When the names were being announced last night, fans and writers had two names in the back of their minds. Of course, those two names were Barry Bonds and Roger Clemens. When neither of those names were said, it heavily suggested they will never get in.
For years, those two players have been the center of debate and the back-and-forth arguments have centered around one question: Should these two players, or any suspected PED user, be enshrined into the Hall of Fame?
While the fire within the debate is still firmly lit, it seemed as though those two decorated players would have had an increase in votes from the past few seasons. However, they didn’t.
Yes, both Bonds and Clemens made positive gains. But they only saw a marginal jump. In 2018, Bonds received 56.4 percent and Clemens got 57.3. Tuesday’s balloting only saw Bonds jump up from 56.4 to 59.1, and Clemens went from 57.3 to 59.5.
The minimal increase was surprising. From 2015 to 2017, Bonds and Clemens saw their percentage of votes increase mightily. Bonds went from 36.8 in 2015, to 53.8 in 2017, while Clemens leaped from 37.5 in 2015 to 54.1 in 2017. That increase prompted many to think they were on their way to Cooperstown.

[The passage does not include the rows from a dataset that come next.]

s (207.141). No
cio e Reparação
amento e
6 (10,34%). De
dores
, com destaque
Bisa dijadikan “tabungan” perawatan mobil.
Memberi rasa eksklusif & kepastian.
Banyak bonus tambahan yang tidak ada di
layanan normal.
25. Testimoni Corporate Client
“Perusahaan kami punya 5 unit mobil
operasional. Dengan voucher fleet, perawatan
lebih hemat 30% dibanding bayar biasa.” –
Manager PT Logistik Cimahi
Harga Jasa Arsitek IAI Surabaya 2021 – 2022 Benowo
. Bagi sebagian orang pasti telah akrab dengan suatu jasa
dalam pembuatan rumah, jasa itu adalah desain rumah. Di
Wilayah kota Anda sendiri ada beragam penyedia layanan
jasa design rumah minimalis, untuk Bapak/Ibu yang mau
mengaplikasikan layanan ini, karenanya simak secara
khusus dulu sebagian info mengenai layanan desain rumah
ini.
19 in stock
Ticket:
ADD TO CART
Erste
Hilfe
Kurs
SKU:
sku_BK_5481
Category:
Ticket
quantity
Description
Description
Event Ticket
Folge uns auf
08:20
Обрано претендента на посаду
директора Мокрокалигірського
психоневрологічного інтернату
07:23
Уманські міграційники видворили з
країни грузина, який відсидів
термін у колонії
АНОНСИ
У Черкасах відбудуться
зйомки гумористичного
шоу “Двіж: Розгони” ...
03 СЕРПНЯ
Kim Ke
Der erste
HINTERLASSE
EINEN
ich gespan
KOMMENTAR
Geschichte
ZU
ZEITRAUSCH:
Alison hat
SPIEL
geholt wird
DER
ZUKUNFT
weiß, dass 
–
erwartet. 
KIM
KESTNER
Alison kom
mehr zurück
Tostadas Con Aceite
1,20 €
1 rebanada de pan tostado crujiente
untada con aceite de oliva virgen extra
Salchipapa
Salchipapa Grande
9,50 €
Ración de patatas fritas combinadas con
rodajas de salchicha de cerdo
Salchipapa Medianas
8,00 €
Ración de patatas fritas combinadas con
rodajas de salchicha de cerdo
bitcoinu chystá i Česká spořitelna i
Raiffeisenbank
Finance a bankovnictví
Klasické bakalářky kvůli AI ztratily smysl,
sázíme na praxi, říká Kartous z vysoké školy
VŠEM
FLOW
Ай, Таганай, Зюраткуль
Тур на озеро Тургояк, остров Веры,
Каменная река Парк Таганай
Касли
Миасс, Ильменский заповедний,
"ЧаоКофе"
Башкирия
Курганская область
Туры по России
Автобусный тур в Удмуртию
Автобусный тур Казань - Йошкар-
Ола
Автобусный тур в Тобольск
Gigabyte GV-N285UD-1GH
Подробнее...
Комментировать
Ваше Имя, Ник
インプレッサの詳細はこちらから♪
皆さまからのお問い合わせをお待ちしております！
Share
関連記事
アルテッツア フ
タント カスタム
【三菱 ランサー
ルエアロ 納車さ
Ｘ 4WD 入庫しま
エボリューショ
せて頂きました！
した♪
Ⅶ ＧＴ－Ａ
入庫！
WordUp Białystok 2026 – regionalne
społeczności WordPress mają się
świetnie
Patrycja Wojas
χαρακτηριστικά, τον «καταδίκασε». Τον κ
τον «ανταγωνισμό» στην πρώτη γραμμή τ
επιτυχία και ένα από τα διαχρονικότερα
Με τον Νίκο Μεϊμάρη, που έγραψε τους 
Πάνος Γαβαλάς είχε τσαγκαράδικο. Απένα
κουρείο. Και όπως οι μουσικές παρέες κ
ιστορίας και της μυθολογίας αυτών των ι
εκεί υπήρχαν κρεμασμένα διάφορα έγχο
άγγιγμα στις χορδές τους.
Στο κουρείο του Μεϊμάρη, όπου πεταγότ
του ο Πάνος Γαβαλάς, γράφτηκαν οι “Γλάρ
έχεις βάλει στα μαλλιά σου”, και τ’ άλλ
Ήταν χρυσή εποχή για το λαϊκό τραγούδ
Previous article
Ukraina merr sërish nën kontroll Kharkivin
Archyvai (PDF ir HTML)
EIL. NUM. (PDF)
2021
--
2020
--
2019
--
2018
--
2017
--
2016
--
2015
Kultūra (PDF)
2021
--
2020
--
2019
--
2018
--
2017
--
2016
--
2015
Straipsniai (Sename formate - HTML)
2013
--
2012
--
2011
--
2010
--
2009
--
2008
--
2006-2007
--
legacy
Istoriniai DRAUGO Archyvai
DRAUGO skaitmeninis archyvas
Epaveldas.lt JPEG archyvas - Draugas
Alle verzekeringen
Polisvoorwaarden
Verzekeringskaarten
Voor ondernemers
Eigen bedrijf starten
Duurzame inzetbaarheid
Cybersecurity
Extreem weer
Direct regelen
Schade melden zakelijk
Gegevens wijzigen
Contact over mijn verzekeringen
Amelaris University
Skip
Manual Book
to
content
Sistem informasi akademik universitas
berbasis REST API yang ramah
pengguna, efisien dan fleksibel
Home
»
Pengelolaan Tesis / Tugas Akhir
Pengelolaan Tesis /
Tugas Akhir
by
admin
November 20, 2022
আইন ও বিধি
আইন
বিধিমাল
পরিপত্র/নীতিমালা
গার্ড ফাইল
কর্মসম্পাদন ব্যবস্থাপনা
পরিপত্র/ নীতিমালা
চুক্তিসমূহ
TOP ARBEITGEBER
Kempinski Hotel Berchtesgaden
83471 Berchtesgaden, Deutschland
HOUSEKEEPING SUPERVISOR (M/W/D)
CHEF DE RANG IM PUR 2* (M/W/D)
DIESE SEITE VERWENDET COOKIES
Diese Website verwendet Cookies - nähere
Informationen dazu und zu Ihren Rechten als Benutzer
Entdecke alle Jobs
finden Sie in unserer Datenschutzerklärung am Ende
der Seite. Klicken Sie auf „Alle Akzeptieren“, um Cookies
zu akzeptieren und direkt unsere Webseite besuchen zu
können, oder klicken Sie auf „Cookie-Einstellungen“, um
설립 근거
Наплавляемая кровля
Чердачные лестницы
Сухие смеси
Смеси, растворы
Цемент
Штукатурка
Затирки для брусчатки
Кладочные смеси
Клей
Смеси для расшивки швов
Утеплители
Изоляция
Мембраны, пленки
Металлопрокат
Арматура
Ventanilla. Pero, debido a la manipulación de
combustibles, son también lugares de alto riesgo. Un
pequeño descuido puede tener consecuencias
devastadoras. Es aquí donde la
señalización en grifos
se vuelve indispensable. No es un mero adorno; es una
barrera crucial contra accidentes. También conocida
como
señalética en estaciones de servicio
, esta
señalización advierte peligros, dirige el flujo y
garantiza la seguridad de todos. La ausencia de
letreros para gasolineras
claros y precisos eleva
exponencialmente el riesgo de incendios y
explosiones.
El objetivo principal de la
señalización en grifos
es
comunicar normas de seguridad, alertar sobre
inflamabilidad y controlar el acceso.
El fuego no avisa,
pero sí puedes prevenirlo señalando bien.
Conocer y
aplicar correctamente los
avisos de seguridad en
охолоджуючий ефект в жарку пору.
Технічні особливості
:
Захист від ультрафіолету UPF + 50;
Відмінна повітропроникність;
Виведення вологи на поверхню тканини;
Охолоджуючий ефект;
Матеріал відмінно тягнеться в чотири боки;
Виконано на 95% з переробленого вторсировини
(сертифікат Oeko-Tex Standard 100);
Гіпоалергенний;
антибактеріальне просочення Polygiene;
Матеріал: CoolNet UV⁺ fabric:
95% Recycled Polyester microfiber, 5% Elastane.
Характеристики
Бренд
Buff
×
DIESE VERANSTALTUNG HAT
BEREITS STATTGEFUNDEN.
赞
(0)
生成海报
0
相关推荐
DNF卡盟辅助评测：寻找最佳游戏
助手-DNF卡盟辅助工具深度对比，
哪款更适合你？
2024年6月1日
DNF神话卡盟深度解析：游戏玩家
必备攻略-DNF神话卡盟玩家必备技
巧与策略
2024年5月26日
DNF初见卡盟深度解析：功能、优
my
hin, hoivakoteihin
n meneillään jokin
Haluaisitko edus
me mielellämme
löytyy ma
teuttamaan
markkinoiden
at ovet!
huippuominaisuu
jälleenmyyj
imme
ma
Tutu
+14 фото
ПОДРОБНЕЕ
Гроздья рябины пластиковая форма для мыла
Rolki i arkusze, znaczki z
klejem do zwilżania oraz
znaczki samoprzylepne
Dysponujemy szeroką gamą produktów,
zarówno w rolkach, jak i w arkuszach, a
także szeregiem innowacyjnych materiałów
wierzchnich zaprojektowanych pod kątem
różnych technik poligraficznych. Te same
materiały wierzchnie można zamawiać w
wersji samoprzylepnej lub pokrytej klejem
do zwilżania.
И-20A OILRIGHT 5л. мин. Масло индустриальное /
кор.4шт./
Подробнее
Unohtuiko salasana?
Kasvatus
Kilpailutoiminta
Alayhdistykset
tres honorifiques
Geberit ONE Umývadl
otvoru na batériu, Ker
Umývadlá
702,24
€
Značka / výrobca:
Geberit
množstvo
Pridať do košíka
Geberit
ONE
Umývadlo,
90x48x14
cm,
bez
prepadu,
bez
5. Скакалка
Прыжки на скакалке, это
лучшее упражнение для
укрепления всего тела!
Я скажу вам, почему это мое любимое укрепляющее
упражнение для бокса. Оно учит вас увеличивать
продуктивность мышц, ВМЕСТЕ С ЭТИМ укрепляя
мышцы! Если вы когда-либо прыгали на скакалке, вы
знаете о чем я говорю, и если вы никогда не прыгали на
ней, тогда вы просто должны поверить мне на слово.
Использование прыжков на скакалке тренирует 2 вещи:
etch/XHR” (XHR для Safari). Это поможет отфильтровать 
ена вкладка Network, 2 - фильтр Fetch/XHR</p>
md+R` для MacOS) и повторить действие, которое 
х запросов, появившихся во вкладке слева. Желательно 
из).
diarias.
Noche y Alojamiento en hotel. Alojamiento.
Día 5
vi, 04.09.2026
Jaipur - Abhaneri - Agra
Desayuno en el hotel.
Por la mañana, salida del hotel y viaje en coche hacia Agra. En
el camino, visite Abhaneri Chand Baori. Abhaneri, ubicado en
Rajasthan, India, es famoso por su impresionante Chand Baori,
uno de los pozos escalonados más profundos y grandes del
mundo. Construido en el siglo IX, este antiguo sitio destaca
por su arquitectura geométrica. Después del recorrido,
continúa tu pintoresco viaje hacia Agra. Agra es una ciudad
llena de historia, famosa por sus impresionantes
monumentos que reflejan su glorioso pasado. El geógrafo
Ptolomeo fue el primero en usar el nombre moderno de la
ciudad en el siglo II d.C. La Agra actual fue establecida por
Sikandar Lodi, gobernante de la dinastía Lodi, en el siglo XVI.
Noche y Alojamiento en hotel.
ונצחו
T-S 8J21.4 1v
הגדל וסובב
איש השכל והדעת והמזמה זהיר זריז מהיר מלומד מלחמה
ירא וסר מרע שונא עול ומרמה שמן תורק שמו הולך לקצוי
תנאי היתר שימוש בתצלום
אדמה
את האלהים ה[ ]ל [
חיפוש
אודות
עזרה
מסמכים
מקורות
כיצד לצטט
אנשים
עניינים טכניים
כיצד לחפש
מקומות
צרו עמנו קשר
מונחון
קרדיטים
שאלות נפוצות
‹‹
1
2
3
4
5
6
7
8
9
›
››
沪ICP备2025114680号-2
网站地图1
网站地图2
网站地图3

That increase cannot be overlooked, because it makes Tuesday night’s results that much more significant. The slugging outfielder and lights out pitcher seemed to be on a trajectory that would land them in the Hall because they gained a high percentage of votes with the latter half of their life on the ballot left.
However, those chances look bleak now as both Bonds and Clemens will be entering their eighth years on the ballot. The chances look like a long shot because both need more than 35 percent of the votes in the next three years to get the call. Seeing a jump like that will be an uphill climb, especially after they barely gained any more voters this year.
According to Ryan Thibodaux and his famous Hall of Fame tracker, Clemens and Bonds still have a fair amount ballot members who aren’t voting for them. This doesn’t seem to bode well for either of them because they aren’t being overlooked due to a packed ballot.
Rather, it’s indicated that Bonds and Clemens are seeing how detrimental that steroid stigma attached to their resumes is. Also, with first-ballot locks like Derek Jeter coming up, and overdue names like Larry Walker still on the ballot, voters will be in no rush to prioritize Clemens and Bonds.
With only three years remaining on the ballot, it looks as though the Baseball Hall of Fame will forever be without its All-Time home run king, and one of its most decorated pitchers.